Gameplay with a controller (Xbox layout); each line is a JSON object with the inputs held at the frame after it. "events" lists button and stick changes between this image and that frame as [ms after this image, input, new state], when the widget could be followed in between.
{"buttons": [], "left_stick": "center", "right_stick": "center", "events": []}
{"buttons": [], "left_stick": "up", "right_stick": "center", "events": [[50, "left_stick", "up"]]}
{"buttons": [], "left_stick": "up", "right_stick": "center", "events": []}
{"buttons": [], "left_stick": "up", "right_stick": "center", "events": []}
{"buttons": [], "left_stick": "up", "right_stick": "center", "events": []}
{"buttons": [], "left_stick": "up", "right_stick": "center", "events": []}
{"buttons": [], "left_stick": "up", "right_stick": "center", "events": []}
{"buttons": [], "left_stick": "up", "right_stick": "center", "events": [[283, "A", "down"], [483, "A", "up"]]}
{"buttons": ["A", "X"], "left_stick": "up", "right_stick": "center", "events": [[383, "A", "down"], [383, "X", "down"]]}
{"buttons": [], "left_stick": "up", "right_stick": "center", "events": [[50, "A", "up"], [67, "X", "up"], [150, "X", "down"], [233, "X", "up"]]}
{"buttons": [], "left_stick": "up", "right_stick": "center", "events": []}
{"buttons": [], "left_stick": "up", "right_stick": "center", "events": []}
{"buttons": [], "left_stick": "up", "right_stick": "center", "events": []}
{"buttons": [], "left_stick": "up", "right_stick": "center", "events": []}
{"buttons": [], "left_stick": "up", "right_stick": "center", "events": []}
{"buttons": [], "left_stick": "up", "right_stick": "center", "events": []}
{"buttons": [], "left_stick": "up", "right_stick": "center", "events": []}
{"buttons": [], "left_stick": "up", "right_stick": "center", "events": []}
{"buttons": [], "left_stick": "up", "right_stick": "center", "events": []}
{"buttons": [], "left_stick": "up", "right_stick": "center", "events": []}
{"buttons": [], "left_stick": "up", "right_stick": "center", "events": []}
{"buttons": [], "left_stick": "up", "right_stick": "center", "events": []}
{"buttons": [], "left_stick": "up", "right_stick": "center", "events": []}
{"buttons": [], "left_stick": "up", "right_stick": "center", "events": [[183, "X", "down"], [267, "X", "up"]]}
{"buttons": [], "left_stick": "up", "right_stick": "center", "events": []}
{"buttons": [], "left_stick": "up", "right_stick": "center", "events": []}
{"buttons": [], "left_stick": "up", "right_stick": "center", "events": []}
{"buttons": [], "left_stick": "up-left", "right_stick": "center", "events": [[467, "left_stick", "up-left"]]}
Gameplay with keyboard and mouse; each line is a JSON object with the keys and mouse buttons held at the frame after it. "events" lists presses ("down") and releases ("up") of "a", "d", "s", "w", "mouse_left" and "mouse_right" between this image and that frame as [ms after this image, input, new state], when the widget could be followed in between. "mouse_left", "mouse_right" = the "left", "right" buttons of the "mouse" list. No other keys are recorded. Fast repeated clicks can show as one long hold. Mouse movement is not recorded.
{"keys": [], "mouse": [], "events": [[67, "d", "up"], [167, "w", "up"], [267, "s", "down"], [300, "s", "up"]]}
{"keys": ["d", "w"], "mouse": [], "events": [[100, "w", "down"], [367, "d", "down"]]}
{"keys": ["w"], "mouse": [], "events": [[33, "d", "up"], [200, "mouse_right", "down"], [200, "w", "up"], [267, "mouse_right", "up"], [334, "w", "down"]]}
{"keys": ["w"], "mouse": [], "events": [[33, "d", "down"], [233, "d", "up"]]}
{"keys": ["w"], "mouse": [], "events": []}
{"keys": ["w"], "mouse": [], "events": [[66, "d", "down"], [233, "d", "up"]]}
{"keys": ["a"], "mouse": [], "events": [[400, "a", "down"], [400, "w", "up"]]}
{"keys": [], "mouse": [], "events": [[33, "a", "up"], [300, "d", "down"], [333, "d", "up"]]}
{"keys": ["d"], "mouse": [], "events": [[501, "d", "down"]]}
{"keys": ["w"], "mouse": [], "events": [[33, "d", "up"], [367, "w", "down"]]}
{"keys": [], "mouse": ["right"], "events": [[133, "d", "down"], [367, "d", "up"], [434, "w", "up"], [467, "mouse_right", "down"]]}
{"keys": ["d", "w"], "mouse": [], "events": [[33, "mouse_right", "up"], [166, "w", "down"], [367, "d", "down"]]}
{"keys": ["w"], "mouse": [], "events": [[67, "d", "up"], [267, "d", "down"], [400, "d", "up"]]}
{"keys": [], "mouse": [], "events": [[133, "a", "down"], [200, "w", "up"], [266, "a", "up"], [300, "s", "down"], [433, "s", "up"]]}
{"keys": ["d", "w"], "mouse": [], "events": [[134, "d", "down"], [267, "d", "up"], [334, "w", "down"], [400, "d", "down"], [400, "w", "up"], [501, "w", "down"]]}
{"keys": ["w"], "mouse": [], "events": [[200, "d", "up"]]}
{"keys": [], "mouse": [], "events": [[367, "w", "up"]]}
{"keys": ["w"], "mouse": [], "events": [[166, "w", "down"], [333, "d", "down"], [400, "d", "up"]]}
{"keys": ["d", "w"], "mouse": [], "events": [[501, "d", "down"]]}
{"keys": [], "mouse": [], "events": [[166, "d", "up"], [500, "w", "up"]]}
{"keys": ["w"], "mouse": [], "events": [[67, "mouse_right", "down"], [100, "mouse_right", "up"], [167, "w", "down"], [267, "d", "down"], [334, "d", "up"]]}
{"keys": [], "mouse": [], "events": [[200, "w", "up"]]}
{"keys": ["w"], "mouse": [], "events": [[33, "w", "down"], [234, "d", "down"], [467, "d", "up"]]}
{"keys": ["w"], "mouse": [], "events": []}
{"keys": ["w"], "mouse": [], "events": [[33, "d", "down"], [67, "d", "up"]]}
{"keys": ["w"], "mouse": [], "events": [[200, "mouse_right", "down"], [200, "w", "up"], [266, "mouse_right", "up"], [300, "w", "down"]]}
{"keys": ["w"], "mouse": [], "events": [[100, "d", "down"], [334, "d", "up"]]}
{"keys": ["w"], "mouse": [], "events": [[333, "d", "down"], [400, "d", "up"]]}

===

• _What to produce_: What lines in the listing above contain the word "widget"? Show each one.

• _Exercise solution_:
Gameplay with a controller (Xbox layout); each line is a JSON object with the inputs held at the frame after it. "events" lists button and stick changes between this image and that frame as [ms after this image, input, new state], when the widget could be followed in between.
Gameplay with keyboard and mouse; each line is a JSON object with the keys and mouse buttons held at the frame after it. "events" lists presses ("down") and releases ("up") of "a", "d", "s", "w", "mouse_left" and "mouse_right" between this image and that frame as [ms after this image, input, new state], when the widget could be followed in between. "mouse_left", "mouse_right" = the "left", "right" buttons of the "mouse" list. No other keys are recorded. Fast repeated clicks can show as one long hold. Mouse movement is not recorded.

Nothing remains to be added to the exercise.